Exercise instructions:
Lines before the one containing "1111 349 32.66" are excluded; retype that line and all remaining lines of the material exactly.

Provided entries:
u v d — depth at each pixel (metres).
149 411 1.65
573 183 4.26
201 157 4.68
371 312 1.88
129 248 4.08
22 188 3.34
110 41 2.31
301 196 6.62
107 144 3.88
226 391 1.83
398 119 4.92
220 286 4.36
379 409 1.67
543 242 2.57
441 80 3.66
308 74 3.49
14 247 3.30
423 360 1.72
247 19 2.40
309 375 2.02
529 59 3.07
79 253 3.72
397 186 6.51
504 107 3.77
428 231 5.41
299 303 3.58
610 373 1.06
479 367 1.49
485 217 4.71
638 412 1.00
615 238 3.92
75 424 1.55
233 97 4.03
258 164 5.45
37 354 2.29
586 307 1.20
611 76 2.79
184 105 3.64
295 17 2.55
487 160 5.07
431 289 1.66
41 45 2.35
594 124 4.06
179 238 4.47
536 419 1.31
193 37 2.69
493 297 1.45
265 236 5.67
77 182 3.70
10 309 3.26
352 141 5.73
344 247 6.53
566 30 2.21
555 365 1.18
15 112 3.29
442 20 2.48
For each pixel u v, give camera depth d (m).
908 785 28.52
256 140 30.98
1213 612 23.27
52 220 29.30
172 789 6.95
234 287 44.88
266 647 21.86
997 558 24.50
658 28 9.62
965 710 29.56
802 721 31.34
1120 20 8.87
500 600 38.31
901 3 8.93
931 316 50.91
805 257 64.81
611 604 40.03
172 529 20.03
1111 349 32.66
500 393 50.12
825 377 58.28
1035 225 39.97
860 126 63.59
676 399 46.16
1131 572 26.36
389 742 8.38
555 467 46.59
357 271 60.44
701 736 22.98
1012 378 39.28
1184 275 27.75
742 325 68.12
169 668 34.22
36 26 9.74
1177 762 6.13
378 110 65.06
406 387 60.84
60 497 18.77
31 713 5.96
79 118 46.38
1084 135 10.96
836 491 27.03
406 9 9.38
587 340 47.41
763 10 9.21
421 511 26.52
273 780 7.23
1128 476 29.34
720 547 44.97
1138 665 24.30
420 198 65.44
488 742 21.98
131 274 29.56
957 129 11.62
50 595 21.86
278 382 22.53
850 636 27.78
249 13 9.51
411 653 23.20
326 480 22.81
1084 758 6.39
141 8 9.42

Exercise result:
1111 349 32.66
500 393 50.12
825 377 58.28
1035 225 39.97
860 126 63.59
676 399 46.16
1131 572 26.36
389 742 8.38
555 467 46.59
357 271 60.44
701 736 22.98
1012 378 39.28
1184 275 27.75
742 325 68.12
169 668 34.22
36 26 9.74
1177 762 6.13
378 110 65.06
406 387 60.84
60 497 18.77
31 713 5.96
79 118 46.38
1084 135 10.96
836 491 27.03
406 9 9.38
587 340 47.41
763 10 9.21
421 511 26.52
273 780 7.23
1128 476 29.34
720 547 44.97
1138 665 24.30
420 198 65.44
488 742 21.98
131 274 29.56
957 129 11.62
50 595 21.86
278 382 22.53
850 636 27.78
249 13 9.51
411 653 23.20
326 480 22.81
1084 758 6.39
141 8 9.42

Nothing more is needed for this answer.